Volunteerism is Global Health

  • Crawford, Ana, MD, MSc, FASA
| Jul 06, 2021

ana-crawford_profilephotoAs a member of the ASA-Global Humanitarian Outreach (ASA-GHO) committee, I was recently asked by the representation of retired ASA members for ideas on how to facilitate opportunities for Anesthesiologists no longer in practice. It spurred a realization that there are likely many CSA members seeking opportunities to give back. Initiatives and programs often target our youngest members and trainees, so I am delighted to see the formation of a committee engaging retired members, a powerful group of teachers and advocates for safe and effective peri-operative and critical care. We should harness the engagement of our most experienced colleagues in any way possible. 

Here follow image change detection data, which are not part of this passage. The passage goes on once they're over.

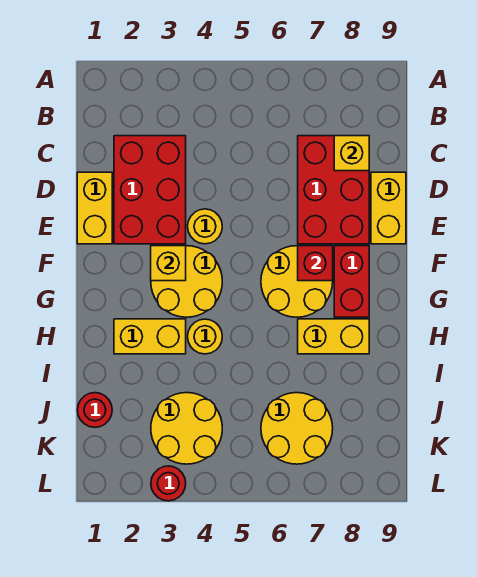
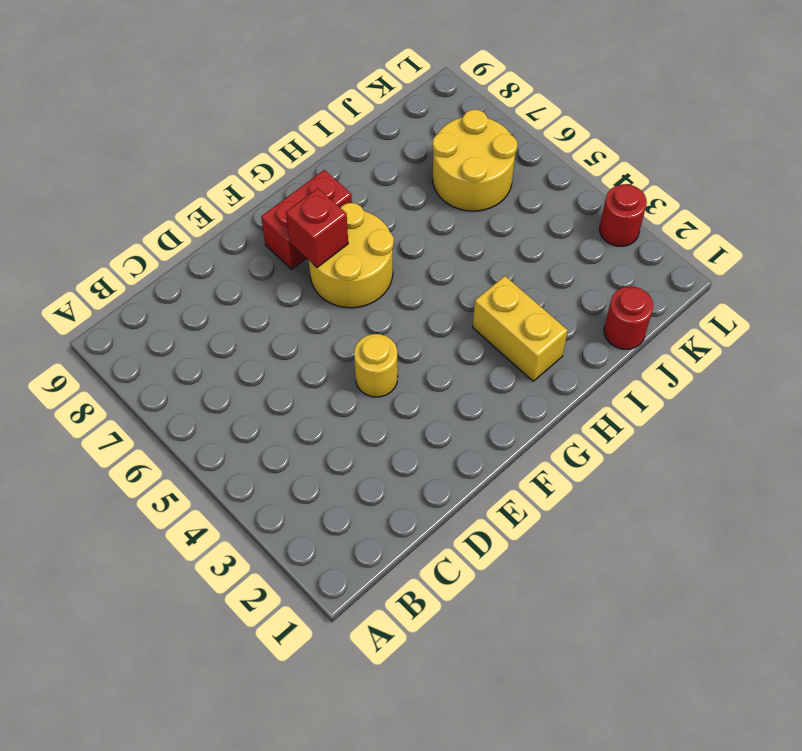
none -> red 2x3 brick [114,136,186,244]
none -> red 2x3 brick [298,136,369,244]
none -> yellow 1x2 brick [77,172,112,244]

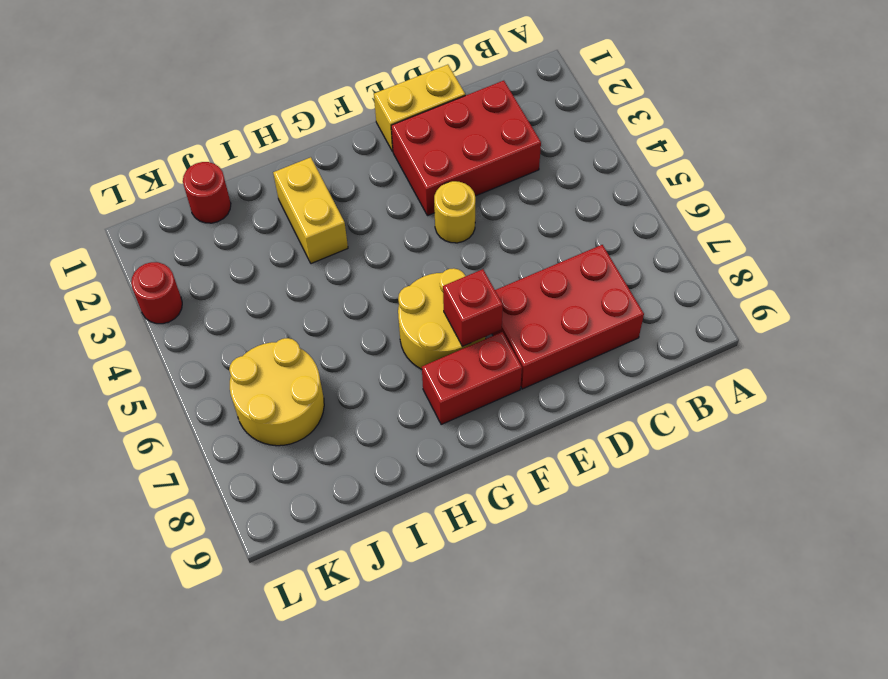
none -> yellow 1x2 brick [371,172,406,244]
none -> yellow 2x2 round brick [151,246,222,317]
none -> yellow 1x1 round brick [188,319,222,354]

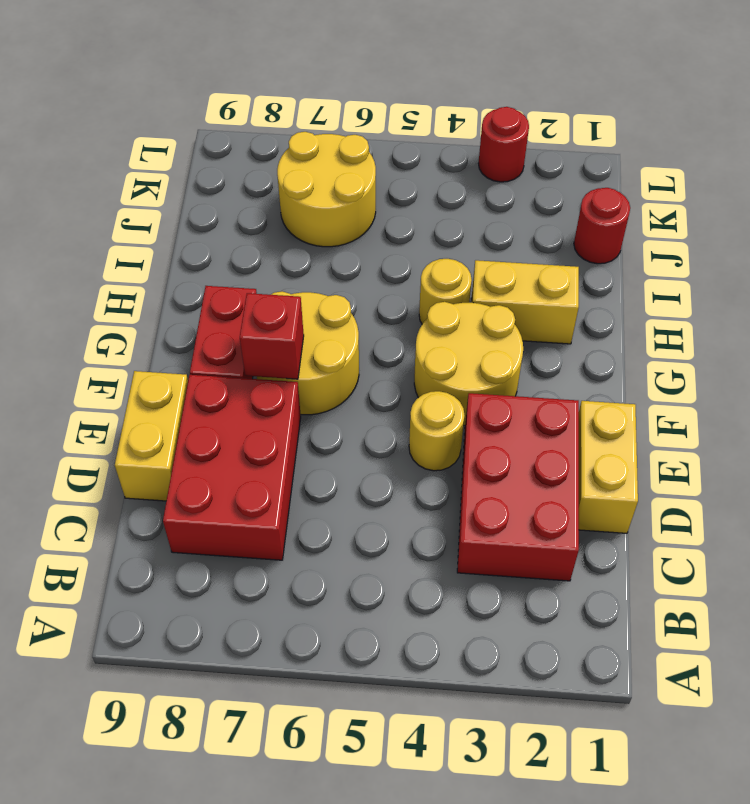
none -> yellow 1x2 brick [298,319,369,354]
none -> yellow 2x2 round brick [151,393,222,464]
none -> yellow 1x1 brick [334,136,369,171]

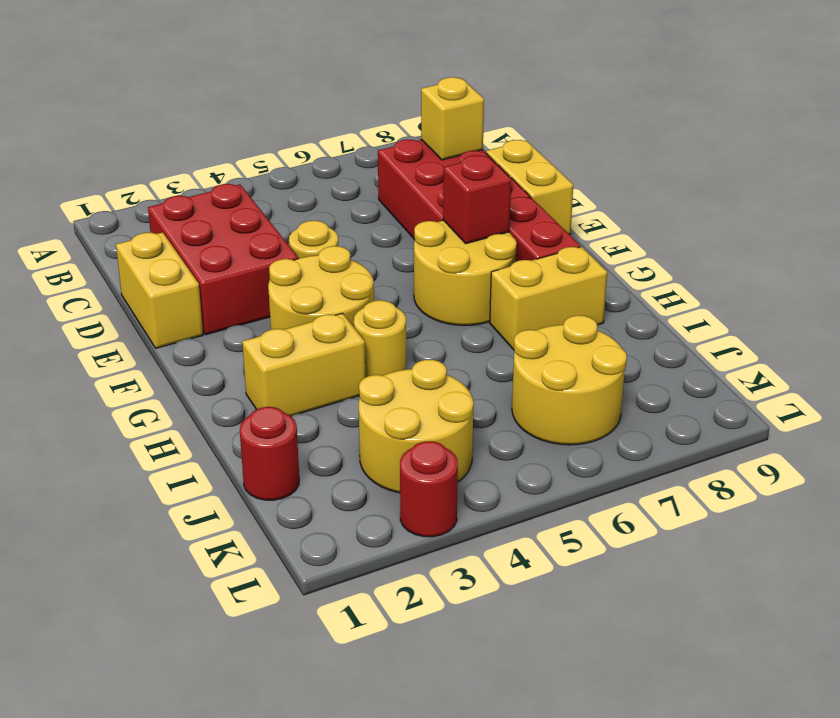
none -> yellow 1x1 brick [151,246,186,281]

With travel restrictions and a pandemic, many discovered opportunities to innovate through developing virtual programs to continue engagement with remote programs.  The pandemic’s lens also magnified obvious health disparities within our own healthcare systems in the United States. In addition to partnerships abroad, ‘global’ is inclusive of local, regional, and national, so includes the development of local volunteerism as much as volunteering abroad.  Daily we see vulnerable and disadvantaged populations in our communities, our schools, our prisons, in our streets and under our bridges. Homeless tent encampments have an uncanny resemblance to slums and ghettos historically associated with far off places. Volunteerism and philanthropy also bring us a sense of purpose - a large component of physician wellness regardless of career stage.

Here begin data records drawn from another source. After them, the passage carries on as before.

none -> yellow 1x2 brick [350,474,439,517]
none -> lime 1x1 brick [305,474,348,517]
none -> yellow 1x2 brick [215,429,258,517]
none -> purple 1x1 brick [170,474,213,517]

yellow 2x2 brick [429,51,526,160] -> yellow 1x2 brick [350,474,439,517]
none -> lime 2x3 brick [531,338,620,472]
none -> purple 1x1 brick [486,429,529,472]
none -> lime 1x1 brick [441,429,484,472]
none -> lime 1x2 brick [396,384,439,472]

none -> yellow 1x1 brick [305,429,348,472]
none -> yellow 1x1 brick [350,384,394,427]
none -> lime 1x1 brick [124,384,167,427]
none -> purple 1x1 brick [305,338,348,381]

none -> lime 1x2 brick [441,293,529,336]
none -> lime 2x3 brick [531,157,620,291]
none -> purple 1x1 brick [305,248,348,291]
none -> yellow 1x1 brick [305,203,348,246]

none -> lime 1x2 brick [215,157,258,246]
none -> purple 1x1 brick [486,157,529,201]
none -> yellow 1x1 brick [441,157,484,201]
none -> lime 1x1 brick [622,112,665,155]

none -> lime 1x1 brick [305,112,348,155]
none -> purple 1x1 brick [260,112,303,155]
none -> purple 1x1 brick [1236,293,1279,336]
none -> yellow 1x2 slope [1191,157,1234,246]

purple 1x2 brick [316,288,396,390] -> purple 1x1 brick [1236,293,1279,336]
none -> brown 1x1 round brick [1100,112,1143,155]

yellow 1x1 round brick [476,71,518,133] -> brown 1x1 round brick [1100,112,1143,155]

Here are just a few opportunities available to ASA and CSA members, whether residents, fellows, faculty, or retired:

  1. Participate in ASA-GHO remote education programs: The ASA-GHO has programs in both Rwanda and Guyana. These programs are now remote with online webinars, case-discussions, and didactics. Both programs would welcome additional volunteers to teach or participate as co-panelists during webinars. https://www.asahq.org/gho/ghoprograms/overseastrainingprograms

  2. Volunteer as Faculty for the Incarcerated: Incarceration can and should be an opportunity to improve education and civil engagement. Mount Tamalpais is always looking for faculty to teach basic STEM classes. https://www.mttamcollege.org/academics/faculty/

  3. Engage with your local 211: 211 (similar to 911) is a number anyone can call from anywhere in the USA. 211 helps community members with social needs and barriers. It is well recognized that social barriers are often determinants of health outcomes. There are ways to fundraise and promote the services 211 provides. Volunteers should simply engage with their local county's branch. https://www.211.org

  4. Global Health Education through California Academic Anesthesia Programs: Many of the academic training programs in California have robust global health programs. Their work has been featured in the CSA Vital Times in 20202019 and 2018. Global Health programs often have academic partners in limited-resource settings that are now dependent upon remote learning to continue. CSA members can reach out to these programs and volunteer as teachers and educators to ensure the continued success of these programs.

  5. Medical Board of California Volunteer Physician Registry: Sign up for the state volunteer registry to help California clinics and hospitals in need. https://www.mbc.ca.gov/VPR/

  6. California Medical Assistance Team: Sign up for the California Emergency Medical Services Authority. https://emsa.ca.gov/cal-mat-phase-i-registration/

  7. Learn about and Support California’s Native American Tribes: http://nahc.ca.gov/resources/california-indian-history/

  8. Support California Health Programs for Indian Health Service: https://www.ihs.gov/california/index.cfm/health-programs/health-programs/

Whether starting out as an anesthesia trainee or wrapping up a long career, physician anesthesiologists have a specialized, invaluable, skillset benefiting patients, communities, and healthcare systems in many ways. From educating other anesthesiologists, to lowering the social barriers, to strengthening emergency response systems, any engagement can be valuable and benefit the lives of others. Opportunities to make an impact are available throughout our careers and thereafter – helping our patients, our communities, and our own wellbeing.